The arch-rivals have been locked in an escalating war of words with Washington blaming Iran for a series of attacks on tanker ships and Tehran shooting down an

American surveillance drone, raising fears of a conflict that both sides have said they want to avoid.

Deputy Foreign Minister Abbas Araghchi on Sunday singled out Iran’s declining oil sales and the effect of financial sanctions as the main issues that needed to be solved, or Tehran would further step back from its nuclear commitments.

“We hope we can reach a solution otherwise after 60 days we will take the third step as well,” he said, adding that Tehran would give further details at an “opportune moment.”
Iran’s latest expansion of its nuclear program will lead to further isolation and sanctions. Nations should restore the longstanding standard of no enrichment for Iran’s nuclear program.

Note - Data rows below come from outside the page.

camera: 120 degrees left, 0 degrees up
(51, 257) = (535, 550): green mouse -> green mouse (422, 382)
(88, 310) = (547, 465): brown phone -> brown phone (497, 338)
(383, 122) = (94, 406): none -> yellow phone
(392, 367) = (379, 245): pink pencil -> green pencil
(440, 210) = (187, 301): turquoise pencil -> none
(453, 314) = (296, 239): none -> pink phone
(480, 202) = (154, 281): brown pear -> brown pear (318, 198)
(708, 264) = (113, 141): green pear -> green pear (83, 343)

Iran’s regime, armed with nuclear weapons, would pose an even greater danger to the world.
— Secretary Pompeo (@SecPompeo) July 7, 2019
Iran has previously threatened to also resume building as of July 7 a heavy water reactor — capable of one day producing plutonium — in Arak in central Iran, a project that had been mothballed under the agreement.

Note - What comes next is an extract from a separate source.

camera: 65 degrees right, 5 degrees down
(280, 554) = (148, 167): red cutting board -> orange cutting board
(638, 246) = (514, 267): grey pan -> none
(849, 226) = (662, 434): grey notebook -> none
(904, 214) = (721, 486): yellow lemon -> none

However since Iran delivered its ultimatum on the Arak reactor “good technical progress” had been made with parties to the deal on modernizing the reactor, convincing Iran to postpone its decision, Araghchi said.

The 2015 deal was reached between Iran and six world powers — Britain, China, France, Germany, the United States and Russia — and saw Tehran agree to drastically scale down its nuclear program in exchange for sanctions relief.

Washington began reimposing sanctions in August 2018 and has targeted crucial sectors including oil exports and the banking system, fueling a deep recession.
It is not yet clear how far Iran will boost enrichment.

But a top adviser to Iran’s Supreme Leader Ayatollah Ali Khamenei hinted on Friday it could reach five percent.

Kamalvandi said Sunday that Iran’s Atomic Energy Organization was fully ready to enrich uranium “at any amount and at any level” if ordered to do so.

The 3.67 percent enrichment limit set in the agreement is far below the more than 90 percent level required for a nuclear warhead.

Iran says that it is not violating the deal, citing terms of the agreement allowing one side to temporarily abandon some of commitments if it deems the other side is not respecting its part of the accord.

The diplomatic chiefs of Britain, France, Germany and the EU said earlier in the week that they were “extremely concerned” by Iran’s decision to breach some of its commitments.

Trump, meanwhile, has warned Iran that it is “playing with fire.”

Israeli Prime Minister Benjamin Netanyahu called Sunday’s announcement a “very dangerous step” and called on France, Britain and Germany to impose “harsh sanctions” on Iran.

French President Emmanuel Macron told Rouhani of his “strong concern” over the risk of weakening the nuclear agreement during a telephone call Saturday, according to a statement from the Elysee Palace.

However, Macron pledged to “explore by July 15 the conditions for a resumption of dialogue between all parties,” the statement said.

Iran says it exercised “strategic patience” for a year after the US withdrawal, waiting for the other signatories to make good on promised economic benefits.

But on May 8, Tehran announced it would no longer respect two key limits — a 1.3-ton maximum for heavy water reserves and a cap of 300 kilogrammes on its low-
enriched uranium stockpile.

The International Atomic Energy Agency has scheduled a special meeting on Iran’s nuclear program for July 10.